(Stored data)

=-=-=

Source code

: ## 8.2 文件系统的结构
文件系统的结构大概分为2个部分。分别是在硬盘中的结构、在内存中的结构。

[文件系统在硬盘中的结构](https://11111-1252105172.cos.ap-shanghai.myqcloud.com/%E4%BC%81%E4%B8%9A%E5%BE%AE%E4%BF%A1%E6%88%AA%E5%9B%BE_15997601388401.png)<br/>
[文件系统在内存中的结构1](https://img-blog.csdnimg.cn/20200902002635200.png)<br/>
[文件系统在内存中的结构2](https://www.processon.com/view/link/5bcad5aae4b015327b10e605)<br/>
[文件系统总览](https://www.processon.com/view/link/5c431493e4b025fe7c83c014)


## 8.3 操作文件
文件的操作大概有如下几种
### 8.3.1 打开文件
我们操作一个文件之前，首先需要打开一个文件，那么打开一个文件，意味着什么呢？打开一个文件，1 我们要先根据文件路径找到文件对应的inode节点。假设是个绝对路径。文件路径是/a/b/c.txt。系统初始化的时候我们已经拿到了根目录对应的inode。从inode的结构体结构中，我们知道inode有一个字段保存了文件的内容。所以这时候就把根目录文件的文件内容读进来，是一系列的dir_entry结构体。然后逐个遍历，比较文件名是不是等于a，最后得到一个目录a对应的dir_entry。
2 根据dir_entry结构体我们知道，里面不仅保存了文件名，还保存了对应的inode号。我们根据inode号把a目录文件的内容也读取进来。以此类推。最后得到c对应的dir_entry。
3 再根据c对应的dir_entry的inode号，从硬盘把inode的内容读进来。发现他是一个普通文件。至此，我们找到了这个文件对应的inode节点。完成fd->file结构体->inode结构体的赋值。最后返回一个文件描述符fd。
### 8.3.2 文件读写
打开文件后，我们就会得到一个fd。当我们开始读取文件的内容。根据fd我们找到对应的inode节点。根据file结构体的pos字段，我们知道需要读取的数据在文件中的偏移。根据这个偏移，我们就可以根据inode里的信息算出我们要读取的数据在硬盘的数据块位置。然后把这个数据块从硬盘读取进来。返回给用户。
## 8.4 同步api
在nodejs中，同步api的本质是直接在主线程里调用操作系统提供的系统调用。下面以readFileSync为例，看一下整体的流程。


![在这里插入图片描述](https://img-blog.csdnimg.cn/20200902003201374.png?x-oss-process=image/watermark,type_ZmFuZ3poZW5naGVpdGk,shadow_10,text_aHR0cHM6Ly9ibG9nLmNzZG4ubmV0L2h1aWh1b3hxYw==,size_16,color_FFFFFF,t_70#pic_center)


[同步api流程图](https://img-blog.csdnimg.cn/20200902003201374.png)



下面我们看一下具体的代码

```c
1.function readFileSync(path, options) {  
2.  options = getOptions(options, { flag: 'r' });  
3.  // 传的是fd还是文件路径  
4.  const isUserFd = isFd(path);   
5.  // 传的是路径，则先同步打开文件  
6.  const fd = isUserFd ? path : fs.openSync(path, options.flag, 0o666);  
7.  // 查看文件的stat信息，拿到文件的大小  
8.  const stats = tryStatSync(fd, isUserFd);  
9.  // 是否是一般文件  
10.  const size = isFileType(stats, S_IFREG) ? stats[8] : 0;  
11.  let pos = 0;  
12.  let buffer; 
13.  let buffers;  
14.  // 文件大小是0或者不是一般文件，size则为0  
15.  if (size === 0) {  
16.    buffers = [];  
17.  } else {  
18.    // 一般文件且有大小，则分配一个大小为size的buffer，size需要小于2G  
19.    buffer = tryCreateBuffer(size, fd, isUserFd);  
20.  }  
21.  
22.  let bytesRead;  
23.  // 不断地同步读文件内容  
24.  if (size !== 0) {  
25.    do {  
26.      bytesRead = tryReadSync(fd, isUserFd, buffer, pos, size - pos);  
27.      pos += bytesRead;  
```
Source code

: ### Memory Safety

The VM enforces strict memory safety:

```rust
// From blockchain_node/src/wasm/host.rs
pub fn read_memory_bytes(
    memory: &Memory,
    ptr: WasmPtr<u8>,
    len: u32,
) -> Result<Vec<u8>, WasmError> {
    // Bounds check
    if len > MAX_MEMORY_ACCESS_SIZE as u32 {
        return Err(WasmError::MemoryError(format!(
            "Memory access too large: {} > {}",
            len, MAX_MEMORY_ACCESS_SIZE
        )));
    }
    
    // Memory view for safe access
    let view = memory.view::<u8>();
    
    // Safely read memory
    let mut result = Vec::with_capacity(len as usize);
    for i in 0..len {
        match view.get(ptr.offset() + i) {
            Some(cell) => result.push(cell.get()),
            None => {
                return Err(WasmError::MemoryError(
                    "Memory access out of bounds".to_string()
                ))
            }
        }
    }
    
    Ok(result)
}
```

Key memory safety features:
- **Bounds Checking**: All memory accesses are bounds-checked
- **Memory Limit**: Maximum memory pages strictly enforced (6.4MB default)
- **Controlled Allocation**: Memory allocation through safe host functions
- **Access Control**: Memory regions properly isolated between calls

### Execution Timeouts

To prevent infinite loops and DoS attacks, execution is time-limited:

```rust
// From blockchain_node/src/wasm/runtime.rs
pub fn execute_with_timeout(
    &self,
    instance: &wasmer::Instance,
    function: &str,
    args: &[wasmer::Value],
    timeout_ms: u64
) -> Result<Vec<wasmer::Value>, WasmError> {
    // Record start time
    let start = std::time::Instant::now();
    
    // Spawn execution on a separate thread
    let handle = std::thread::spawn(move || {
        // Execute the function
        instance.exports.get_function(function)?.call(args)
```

=-=-=

PROMPT
Print all records shown above, word for word.

TASK RESULT
Source code

: ## 8.2 文件系统的结构
文件系统的结构大概分为2个部分。分别是在硬盘中的结构、在内存中的结构。

[文件系统在硬盘中的结构](https://11111-1252105172.cos.ap-shanghai.myqcloud.com/%E4%BC%81%E4%B8%9A%E5%BE%AE%E4%BF%A1%E6%88%AA%E5%9B%BE_15997601388401.png)<br/>
[文件系统在内存中的结构1](https://img-blog.csdnimg.cn/20200902002635200.png)<br/>
[文件系统在内存中的结构2](https://www.processon.com/view/link/5bcad5aae4b015327b10e605)<br/>
[文件系统总览](https://www.processon.com/view/link/5c431493e4b025fe7c83c014)


## 8.3 操作文件
文件的操作大概有如下几种
### 8.3.1 打开文件
我们操作一个文件之前，首先需要打开一个文件，那么打开一个文件，意味着什么呢？打开一个文件，1 我们要先根据文件路径找到文件对应的inode节点。假设是个绝对路径。文件路径是/a/b/c.txt。系统初始化的时候我们已经拿到了根目录对应的inode。从inode的结构体结构中，我们知道inode有一个字段保存了文件的内容。所以这时候就把根目录文件的文件内容读进来，是一系列的dir_entry结构体。然后逐个遍历，比较文件名是不是等于a，最后得到一个目录a对应的dir_entry。
2 根据dir_entry结构体我们知道，里面不仅保存了文件名，还保存了对应的inode号。我们根据inode号把a目录文件的内容也读取进来。以此类推。最后得到c对应的dir_entry。
3 再根据c对应的dir_entry的inode号，从硬盘把inode的内容读进来。发现他是一个普通文件。至此，我们找到了这个文件对应的inode节点。完成fd->file结构体->inode结构体的赋值。最后返回一个文件描述符fd。
### 8.3.2 文件读写
打开文件后，我们就会得到一个fd。当我们开始读取文件的内容。根据fd我们找到对应的inode节点。根据file结构体的pos字段，我们知道需要读取的数据在文件中的偏移。根据这个偏移，我们就可以根据inode里的信息算出我们要读取的数据在硬盘的数据块位置。然后把这个数据块从硬盘读取进来。返回给用户。
## 8.4 同步api
在nodejs中，同步api的本质是直接在主线程里调用操作系统提供的系统调用。下面以readFileSync为例，看一下整体的流程。


![在这里插入图片描述](https://img-blog.csdnimg.cn/20200902003201374.png?x-oss-process=image/watermark,type_ZmFuZ3poZW5naGVpdGk,shadow_10,text_aHR0cHM6Ly9ibG9nLmNzZG4ubmV0L2h1aWh1b3hxYw==,size_16,color_FFFFFF,t_70#pic_center)


[同步api流程图](https://img-blog.csdnimg.cn/20200902003201374.png)



下面我们看一下具体的代码

```c
1.function readFileSync(path, options) {  
2.  options = getOptions(options, { flag: 'r' });  
3.  // 传的是fd还是文件路径  
4.  const isUserFd = isFd(path);   
5.  // 传的是路径，则先同步打开文件  
6.  const fd = isUserFd ? path : fs.openSync(path, options.flag, 0o666);  
7.  // 查看文件的stat信息，拿到文件的大小  
8.  const stats = tryStatSync(fd, isUserFd);  
9.  // 是否是一般文件  
10.  const size = isFileType(stats, S_IFREG) ? stats[8] : 0;  
11.  let pos = 0;  
12.  let buffer; 
13.  let buffers;  
14.  // 文件大小是0或者不是一般文件，size则为0  
15.  if (size === 0) {  
16.    buffers = [];  
17.  } else {  
18.    // 一般文件且有大小，则分配一个大小为size的buffer，size需要小于2G  
19.    buffer = tryCreateBuffer(size, fd, isUserFd);  
20.  }  
21.  
22.  let bytesRead;  
23.  // 不断地同步读文件内容  
24.  if (size !== 0) {  
25.    do {  
26.      bytesRead = tryReadSync(fd, isUserFd, buffer, pos, size - pos);  
27.      pos += bytesRead;  
```
Source code

: ### Memory Safety

The VM enforces strict memory safety:

```rust
// From blockchain_node/src/wasm/host.rs
pub fn read_memory_bytes(
    memory: &Memory,
    ptr: WasmPtr<u8>,
    len: u32,
) -> Result<Vec<u8>, WasmError> {
    // Bounds check
    if len > MAX_MEMORY_ACCESS_SIZE as u32 {
        return Err(WasmError::MemoryError(format!(
            "Memory access too large: {} > {}",
            len, MAX_MEMORY_ACCESS_SIZE
        )));
    }
    
    // Memory view for safe access
    let view = memory.view::<u8>();
    
    // Safely read memory
    let mut result = Vec::with_capacity(len as usize);
    for i in 0..len {
        match view.get(ptr.offset() + i) {
            Some(cell) => result.push(cell.get()),
            None => {
                return Err(WasmError::MemoryError(
                    "Memory access out of bounds".to_string()
                ))
            }
        }
    }
    
    Ok(result)
}
```

Key memory safety features:
- **Bounds Checking**: All memory accesses are bounds-checked
- **Memory Limit**: Maximum memory pages strictly enforced (6.4MB default)
- **Controlled Allocation**: Memory allocation through safe host functions
- **Access Control**: Memory regions properly isolated between calls

### Execution Timeouts

To prevent infinite loops and DoS attacks, execution is time-limited:

```rust
// From blockchain_node/src/wasm/runtime.rs
pub fn execute_with_timeout(
    &self,
    instance: &wasmer::Instance,
    function: &str,
    args: &[wasmer::Value],
    timeout_ms: u64
) -> Result<Vec<wasmer::Value>, WasmError> {
    // Record start time
    let start = std::time::Instant::now();
    
    // Spawn execution on a separate thread
    let handle = std::thread::spawn(move || {
        // Execute the function
        instance.exports.get_function(function)?.call(args)
```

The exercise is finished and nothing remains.